タイトル: 吾人は飽くまで戦争を非認す
トピック: 日露戦争, 反戦
発行日: 1904年
ソース: https://www.ne.jp/asahi/anarchy/anarchy/data/koutoku02.html(2024年3月15日検索)

凡ての時と所とに於ける凡ての罪悪を集むるとも決して一の野戦に依りて生ずる害悪に過ぐることなし(ヴォルテール)。

戦争は人間の財産及び身体に関してよりも人間の道徳に関して更に大なる害悪を為す(エラスムス)。

大砲と火器は残忍にして嫌悪すべき器械なり、予は信ず、是れ悪魔の直接の勧奨に依りて生ずるものなるを(ルーテル)。

時は来れり、真理の為めに、正義の為めに、天下万生の利福の為めに、戦争防止を絶叫すべきの時は来れり。

夫れ人類博愛の道を尽さしめんが為めに、人種の区別、政体の異動を問わず、世界を挙げて軍備を撤去し、戦争を禁絶するの急要なるは、平民新聞創刊の日、吾人既に宣言せり、爾後の紙上、未だ特に此一事に向って全力を傾注するの機を得ざりしと雖も、而も各欄、各項、事に接し物に触れて、毎に此旨義を説明論道するに力めたるは、具眼の読者の諒とせらるる所なる可きを信ず。

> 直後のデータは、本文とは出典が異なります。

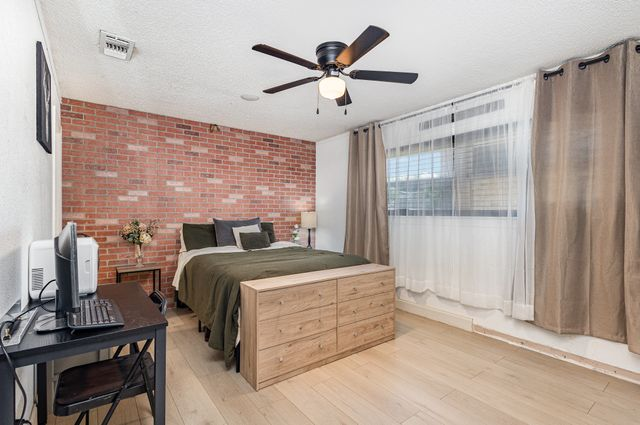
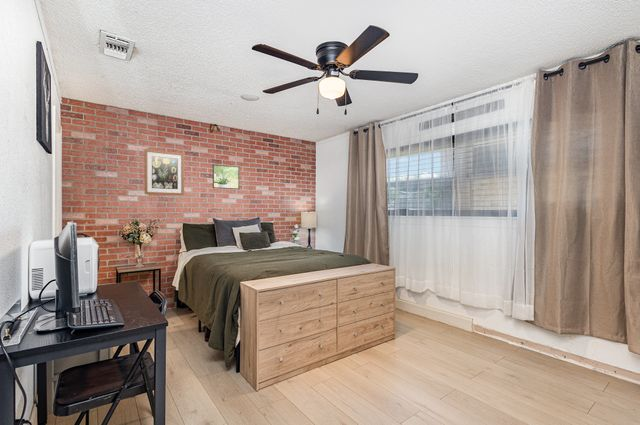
+ wall art [144,148,185,196]
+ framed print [212,163,240,190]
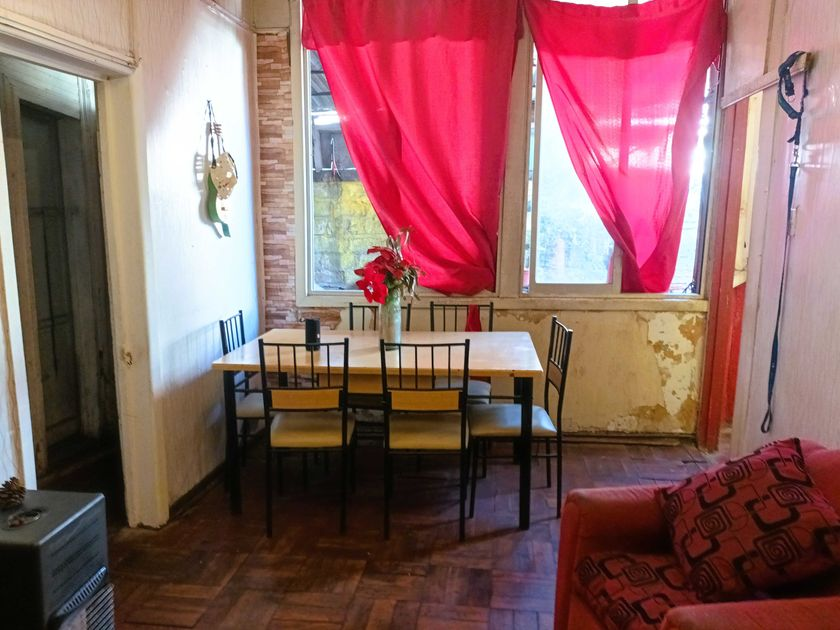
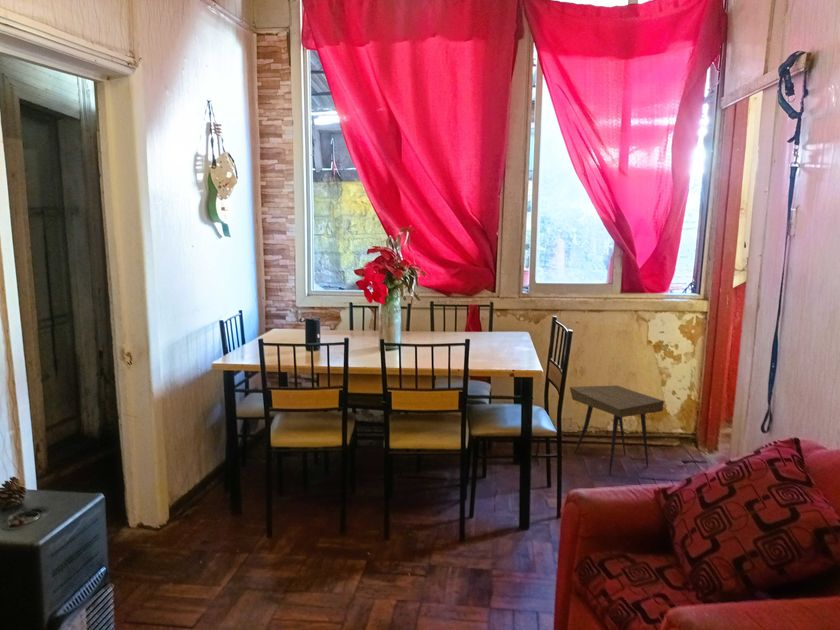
+ side table [569,384,665,475]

而して今や日露両国の事、狡兒事を好みて頻りに人心を煽揚し、豎子計を失して深く危地に陥り、揆離扞格日は一日より甚だしきを致す、市虎三たび出て、不狂人も亦狂人を逐うて走らざることを得ず、勢いの駆る所、横死流血の惨を見る、亦測る可らざらんとす、殆哉岌乎たり、之に加うるに我同胞中或者は戦勝の虚栄を夢想するが為めに、或者は乗じて奇利を博せんが為めに、或者は好戦の慾心を満足せしめんが為めに、焦燥熱狂、出師を呼び、開戦を叫び、宛然悪魔の咆哮に似たり、吾人是に於て吾人同志の責任益々深きを感ず、然り、吾人が大に戦争防止を絶叫すべきの時は来れり。

吾人は飽くまで戦争を非認す、之を道徳に見て恐る可きの罪悪也、之を政治に見て恐る可きの害毒也、之を経済に見て恐る可きの損失也、社会の正義は之が為めに破壊され、万民の利福は之が為めに蹂躙せらる、吾人は飽くまで戦争を非認し、之が防止を絶叫せざる可からず。

嗚呼朝野戦争の為めに狂せざるなく、多数国民の眼は之が為めに昧み、多数国民の耳は之が為めに聾するの時、独り戦争防止を絶叫するは、双手江河を支うるよりも難きは、吾人之を知る、而も吾人は真理正義の命ずる所に従って、信ずる所を言わざる可らず、絶叫せざる可らず、即ち今月今日の平民新聞第十号の全紙面を挙げて之に宛つ。

嗚呼我愛する同胞、今に於て其本に反れ、其狂熱より醒めよ、而して汝が刻々歩々に堕せんとする罪悪、害毒、損失より免がれよ、天の為せる禍いは猶お避く可し、自ら為せる禍いは避く可らず、戦争一度破裂する、其結果の勝と敗とに拘わらず、次で来る者は必ず無限の苦痛と悔恨ならん、真理の為めに、正義の為めに、天下万生の利福の為めに、半夜汝の良心に問え。